Convert the text lines of the entries below into a JSON list of strings, one string per line, omitting blank lines and the pictures.

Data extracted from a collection
—————

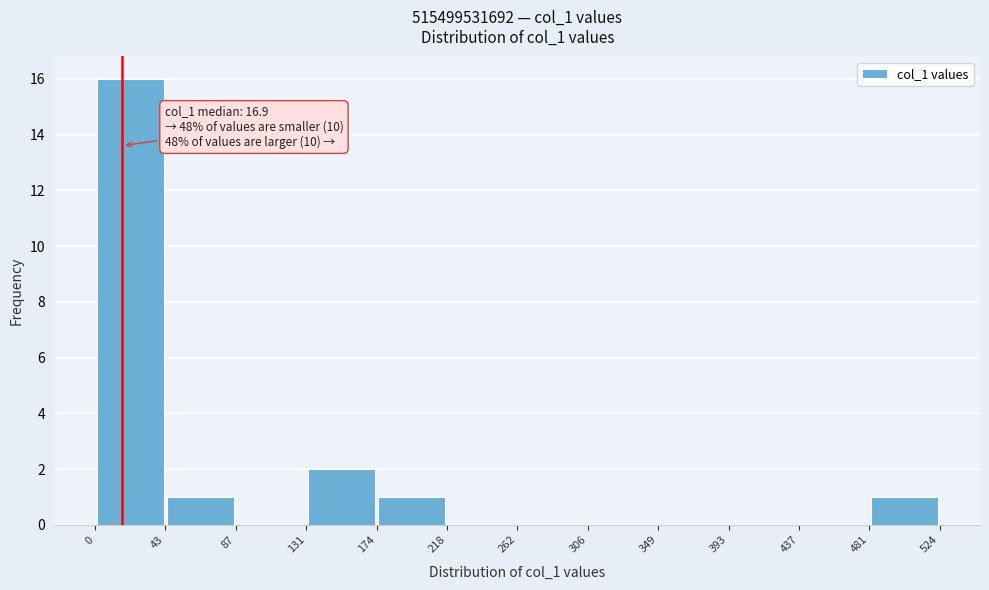

Which range on the x-axis has the tallest bar?

0 to 43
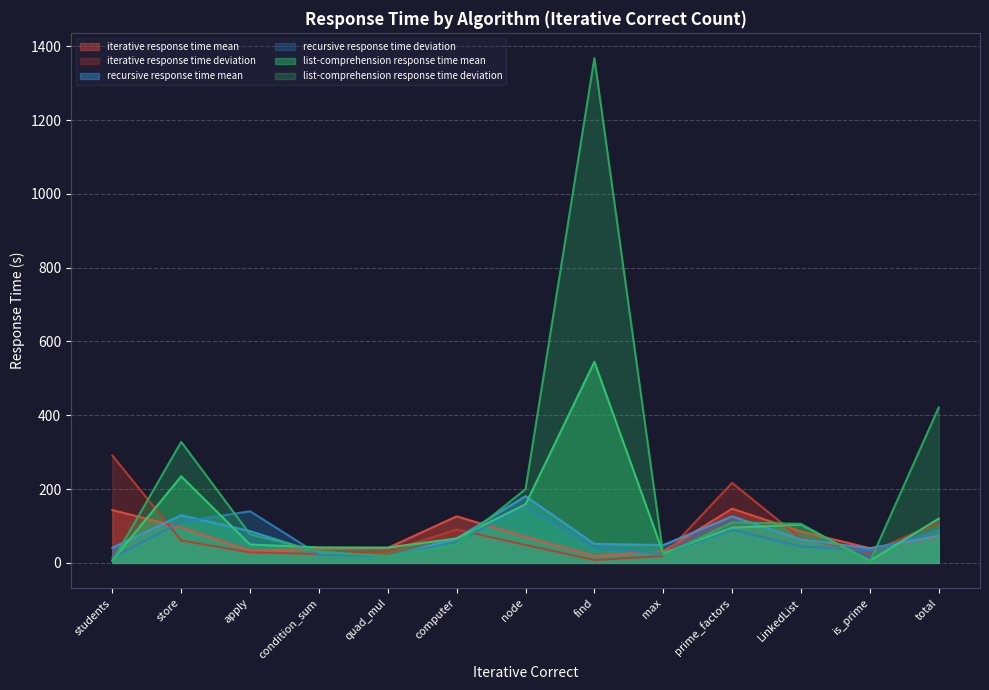

At which category is the sum across all series the highest?

find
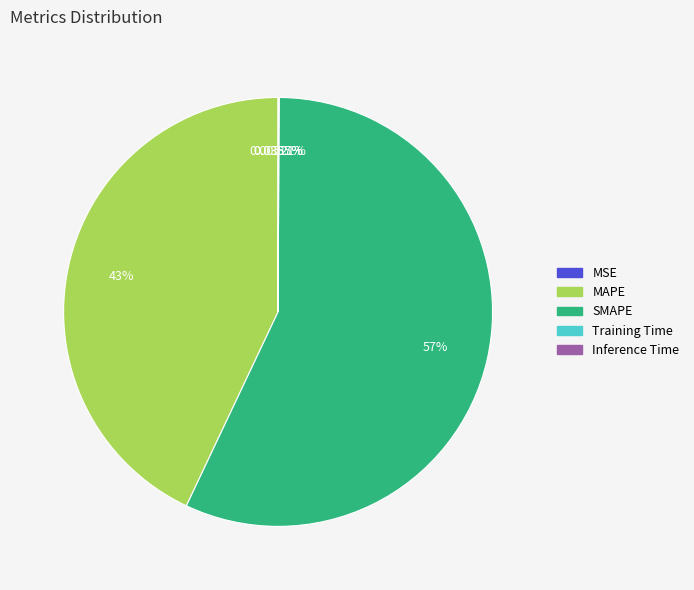

What is the majority slice?

SMAPE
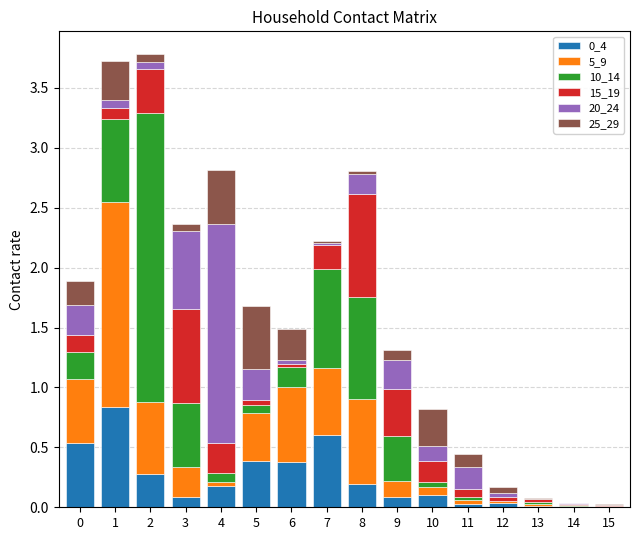

Does the chart contain stacked bars?

Yes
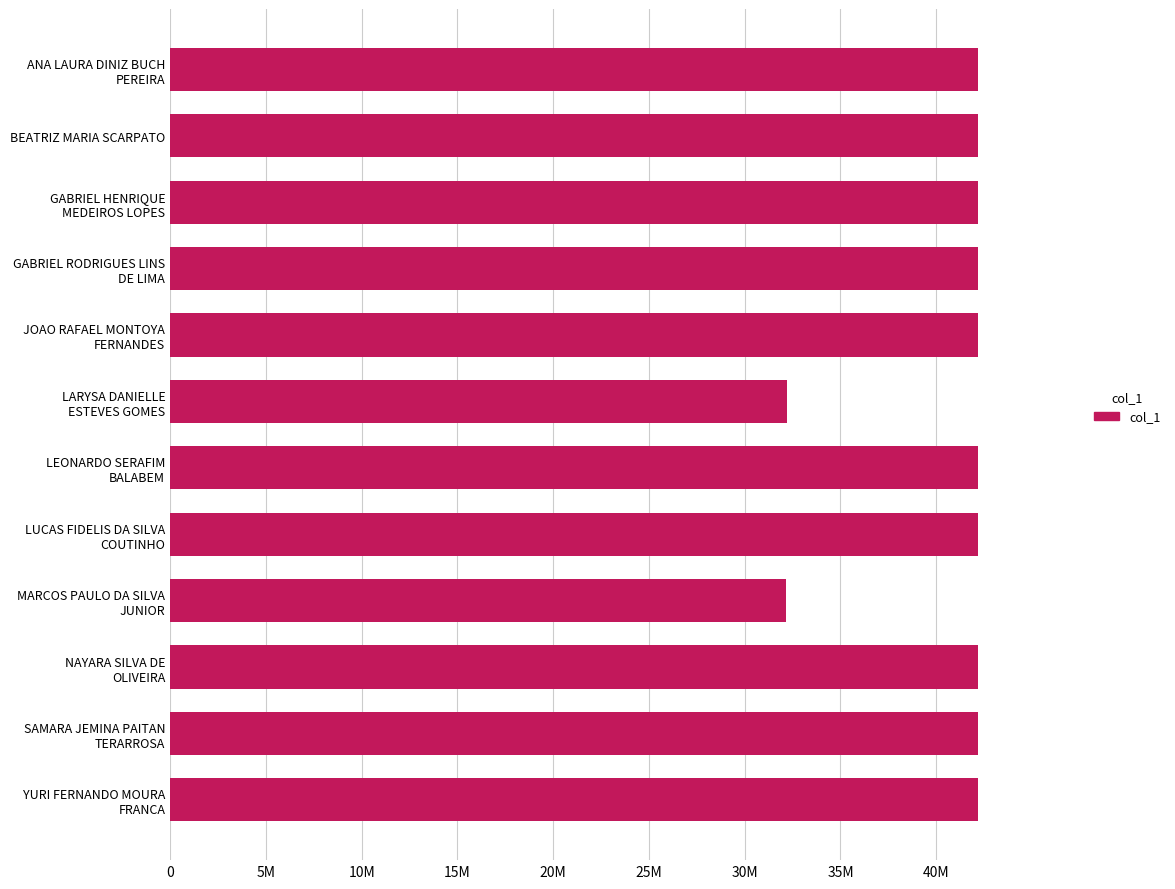

Does the chart contain any negative values?

No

—————

TASK RESULT:
[
  "Which range on the x-axis has the tallest bar?",
  "0 to 43",
  "At which category is the sum across all series the highest?",
  "find",
  "What is the majority slice?",
  "SMAPE",
  "Does the chart contain stacked bars?",
  "Yes",
  "Does the chart contain any negative values?",
  "No"
]